John Stephenson, senior partner and head of residential property team at law firm Bircham Dyson Bell LLP is warning landlords that failure to comply to the letter with the The Landlord and Tenant Act 1985 could leave them 'hard up' when it comes to the upkeep and repair of buildings leased to tenants.

The warning comes off the back of the ruling on Daejan Investments Ltd Vs Benson where the statutory consultation requirements were not observed in their entirety by the landlord (Daejan Investments) and the liability of the five residential tenants was restricted to £250 each - much less than the £50,000 each that may have been due had the consultation been carried out.

The Court of Appeal concluded that while the financial consequences for the landlord of being unable to recover the service charge fully were significant, this wasn't a relevant factor when deciding whether or not to waive the consultation requirements of the Act.

"The Landlord and Tenant Act 1985 sets out detailed requirements and preconditions which must followed to the letter where landlords seek to recover the cost of works to a property from residential tenants via a service charge," explains John Stephenson.

"In this case, some, but critically not all, of the consultation steps had been followed by the landlord, leaving it with a substantial liability of some £270,000 for the cost of repairs to the building."
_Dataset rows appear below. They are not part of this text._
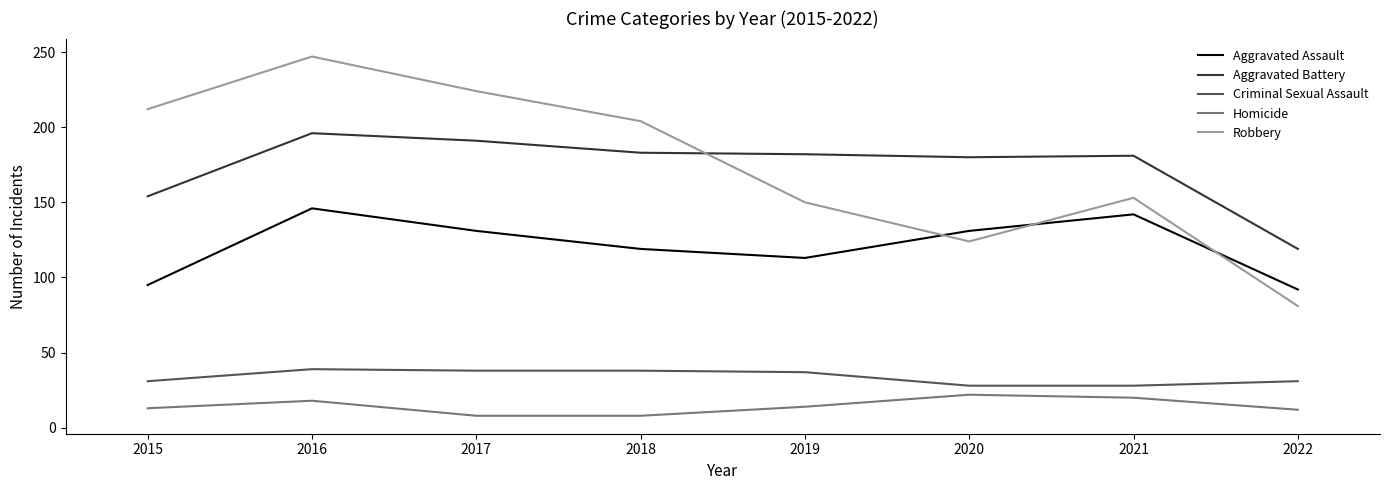

True or false: Aggravated Battery and Aggravated Assault intersect in this chart.

False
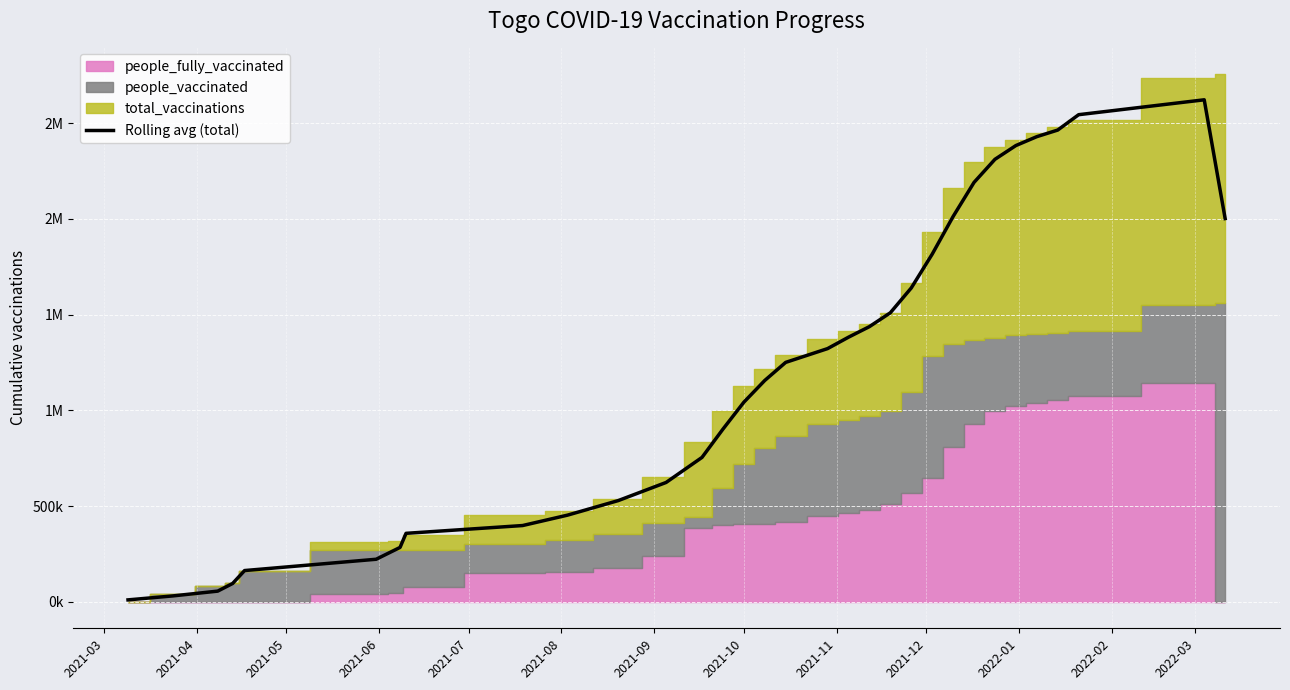

How many data points does each series have?

32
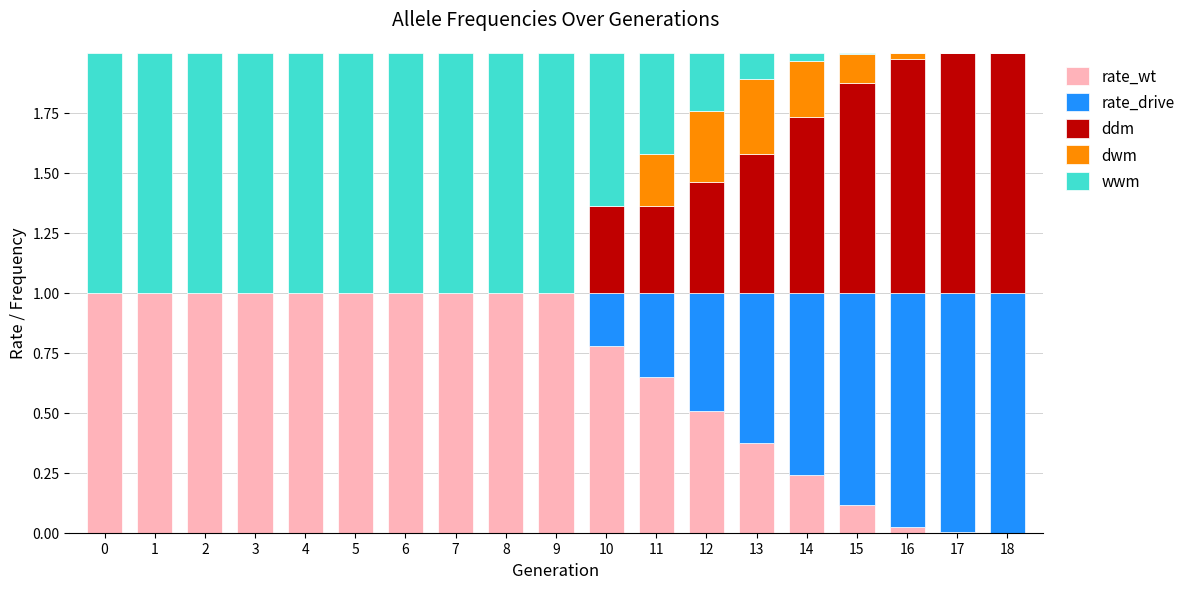

What is the total value across all series at 7?

2.0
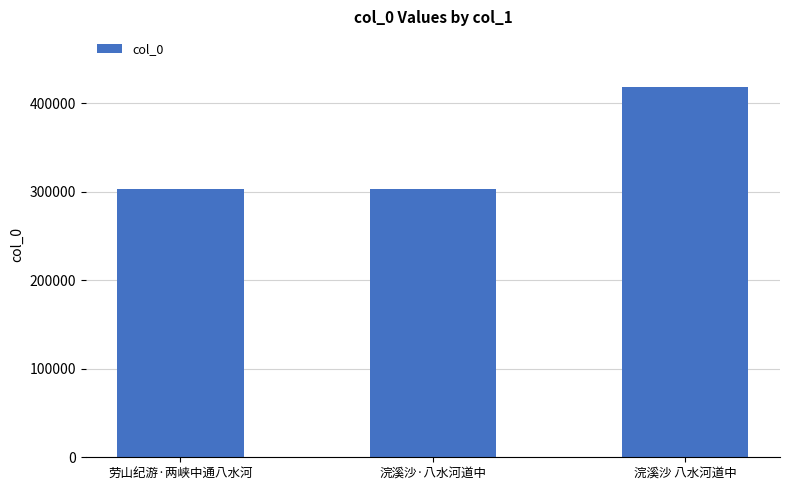

What is the minimum value shown in the chart?

302762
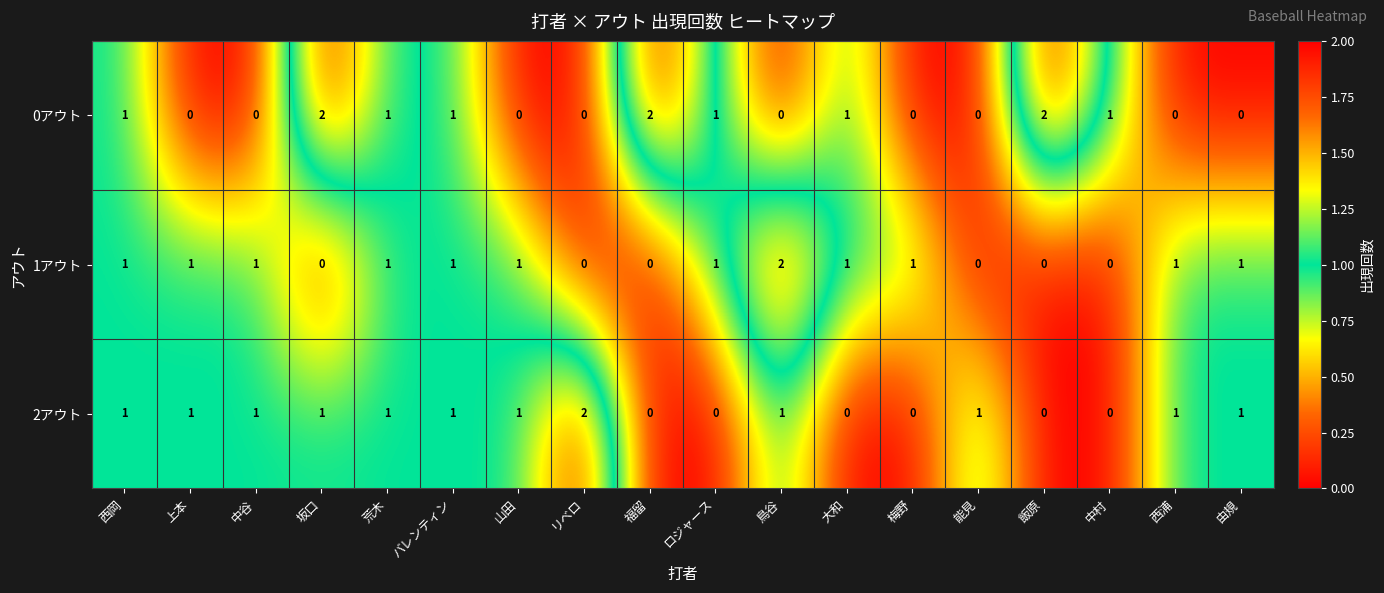

What is the sum of the 0アウト values at 飯原 and 大和?

3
"Landlords must take notice of this important ruling and be able to explicitly show that they have taken the correct steps under the 1985 Act - otherwise a court will not forgive them their mistake. Alternatively, a somewhat more straightforward approach is to put money aside each year from service charges into a sinking fund for periodic major repairs and decorations, and thus not let the building get into such a state of disrepair in the first place."